### TASK
Copy all lines containing the string "nmdc" from the records below.

Data items
===============
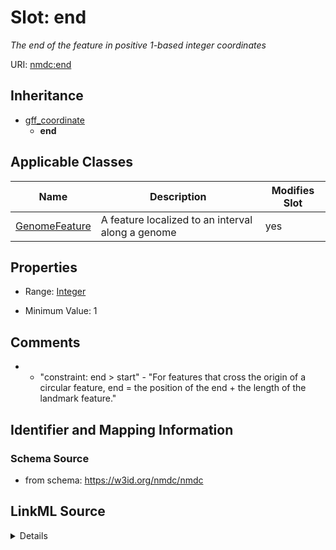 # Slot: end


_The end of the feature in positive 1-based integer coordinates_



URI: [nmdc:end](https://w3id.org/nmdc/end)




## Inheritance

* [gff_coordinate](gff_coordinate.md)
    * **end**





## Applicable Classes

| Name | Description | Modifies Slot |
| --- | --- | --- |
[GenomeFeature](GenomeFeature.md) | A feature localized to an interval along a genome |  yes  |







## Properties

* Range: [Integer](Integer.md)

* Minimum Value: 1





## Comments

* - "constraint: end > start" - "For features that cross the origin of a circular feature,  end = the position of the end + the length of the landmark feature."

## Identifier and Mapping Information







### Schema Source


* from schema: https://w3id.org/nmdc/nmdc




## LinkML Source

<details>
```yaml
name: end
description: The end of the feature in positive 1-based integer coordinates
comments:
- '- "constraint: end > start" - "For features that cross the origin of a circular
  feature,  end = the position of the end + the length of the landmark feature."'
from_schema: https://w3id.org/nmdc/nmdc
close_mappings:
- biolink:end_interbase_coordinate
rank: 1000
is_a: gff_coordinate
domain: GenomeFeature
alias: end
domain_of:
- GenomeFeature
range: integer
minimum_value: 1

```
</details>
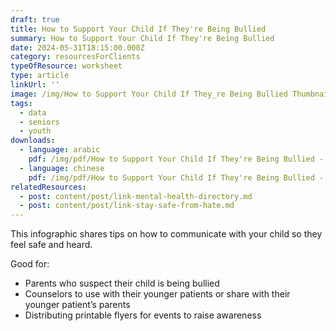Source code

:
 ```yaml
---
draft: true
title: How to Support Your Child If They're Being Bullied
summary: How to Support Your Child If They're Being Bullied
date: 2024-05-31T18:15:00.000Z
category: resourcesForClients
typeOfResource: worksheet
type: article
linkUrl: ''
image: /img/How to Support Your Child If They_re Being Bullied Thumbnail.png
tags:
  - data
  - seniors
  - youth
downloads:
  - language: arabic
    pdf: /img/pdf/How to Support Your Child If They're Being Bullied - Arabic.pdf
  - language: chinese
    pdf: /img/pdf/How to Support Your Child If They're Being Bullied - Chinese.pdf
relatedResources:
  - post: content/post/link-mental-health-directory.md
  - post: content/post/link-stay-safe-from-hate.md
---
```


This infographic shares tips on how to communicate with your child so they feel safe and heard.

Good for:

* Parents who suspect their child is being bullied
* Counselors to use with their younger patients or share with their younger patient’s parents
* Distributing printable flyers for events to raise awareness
===============
### RESULT OF THE EXERCISE
URI: [nmdc:end](https://w3id.org/nmdc/end)
* from schema: https://w3id.org/nmdc/nmdc
from_schema: https://w3id.org/nmdc/nmdc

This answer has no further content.